The LSF bacct command provides accurate job accounting data on the following:
• Jobs submitted by all users
• Jobs accounted on all projects
• Jobs completed normally or exited
• Jobs executed on all hosts
• Jobs submitted to all queues
• Jobs accounted on all service classes
Consider using the -l of the bacct command to display the accounting data in its long format:
$ bacct -l job_number
For more information, see bacct(1).
LSF-HPC Failover
This section discusses aspects of the LSF-HPC failover mechanism.

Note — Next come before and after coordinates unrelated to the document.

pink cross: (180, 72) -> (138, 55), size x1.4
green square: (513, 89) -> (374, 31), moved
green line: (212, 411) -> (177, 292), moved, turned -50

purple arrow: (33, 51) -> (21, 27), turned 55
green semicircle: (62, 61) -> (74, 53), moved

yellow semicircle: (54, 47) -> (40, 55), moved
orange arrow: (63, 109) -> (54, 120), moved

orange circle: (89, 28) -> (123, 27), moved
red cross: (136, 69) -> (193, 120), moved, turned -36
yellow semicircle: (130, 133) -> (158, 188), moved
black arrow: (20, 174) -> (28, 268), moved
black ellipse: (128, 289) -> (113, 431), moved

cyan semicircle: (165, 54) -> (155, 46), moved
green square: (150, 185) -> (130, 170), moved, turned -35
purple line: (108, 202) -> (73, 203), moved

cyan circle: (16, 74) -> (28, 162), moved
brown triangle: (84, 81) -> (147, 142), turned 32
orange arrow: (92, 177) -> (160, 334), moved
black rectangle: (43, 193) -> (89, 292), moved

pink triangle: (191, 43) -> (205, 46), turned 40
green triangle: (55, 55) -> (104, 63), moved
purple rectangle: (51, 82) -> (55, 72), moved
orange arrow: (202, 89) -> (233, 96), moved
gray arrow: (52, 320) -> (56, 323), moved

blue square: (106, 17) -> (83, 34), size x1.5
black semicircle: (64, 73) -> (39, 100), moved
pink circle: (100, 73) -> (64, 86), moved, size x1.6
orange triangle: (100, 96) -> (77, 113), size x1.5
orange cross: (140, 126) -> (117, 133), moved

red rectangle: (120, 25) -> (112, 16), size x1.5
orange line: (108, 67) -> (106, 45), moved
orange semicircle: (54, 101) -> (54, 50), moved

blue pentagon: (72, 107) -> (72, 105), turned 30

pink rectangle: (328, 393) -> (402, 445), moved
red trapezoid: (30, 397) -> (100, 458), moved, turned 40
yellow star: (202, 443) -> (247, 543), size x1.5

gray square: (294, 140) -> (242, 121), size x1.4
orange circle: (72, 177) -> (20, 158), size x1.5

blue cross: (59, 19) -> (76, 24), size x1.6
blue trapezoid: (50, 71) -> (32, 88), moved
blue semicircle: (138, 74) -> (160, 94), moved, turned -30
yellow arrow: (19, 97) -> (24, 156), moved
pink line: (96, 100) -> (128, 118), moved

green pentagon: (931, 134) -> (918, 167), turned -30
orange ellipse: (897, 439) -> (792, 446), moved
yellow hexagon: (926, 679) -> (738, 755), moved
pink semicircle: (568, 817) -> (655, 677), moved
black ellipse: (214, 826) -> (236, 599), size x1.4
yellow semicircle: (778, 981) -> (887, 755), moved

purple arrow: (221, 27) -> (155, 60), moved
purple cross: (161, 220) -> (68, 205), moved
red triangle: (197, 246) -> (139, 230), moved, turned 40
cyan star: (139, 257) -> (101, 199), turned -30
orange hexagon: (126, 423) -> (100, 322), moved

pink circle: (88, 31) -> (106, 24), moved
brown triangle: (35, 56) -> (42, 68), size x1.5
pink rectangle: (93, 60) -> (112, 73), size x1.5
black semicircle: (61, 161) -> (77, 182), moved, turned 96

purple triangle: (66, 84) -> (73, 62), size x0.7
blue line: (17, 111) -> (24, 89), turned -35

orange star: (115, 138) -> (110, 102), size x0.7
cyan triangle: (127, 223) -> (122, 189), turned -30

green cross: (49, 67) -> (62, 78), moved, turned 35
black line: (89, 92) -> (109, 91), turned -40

Overview of LSF-HPC Monitoring and Failover Support
Note
At least two nodes must have the resource management roles to enable LSF-HPC failover. One is selected
as the master (primary LSF execution host), and the others are considered backup nodes. At any time, LSF-HPC
daemons start and run only on the master node.
The Nagios LSF-HPC failover module monitors the virtual IP associated with the primary LSF execution host.
When LSF-HPC failover is enabled on the HP XC system, and if the primary LSF execution host fails, the
Nagios LSF-HPC failover module detects that the node is unresponsive and initiates failover:
• The Nagios module attempts to contact the node hosting the IP to ensure that LSF-HPC for SLURM is
shut down and that virtual IP hosting is disabled.
• A new primary LSF execution host from the backup nodes is selected. The LSF daemons start on the
backup node.
• The Nagios module tries to re-establish the virtual IP on the new node.
• LSF-HPC is restarted on that host.
Administering LSF-HPC 127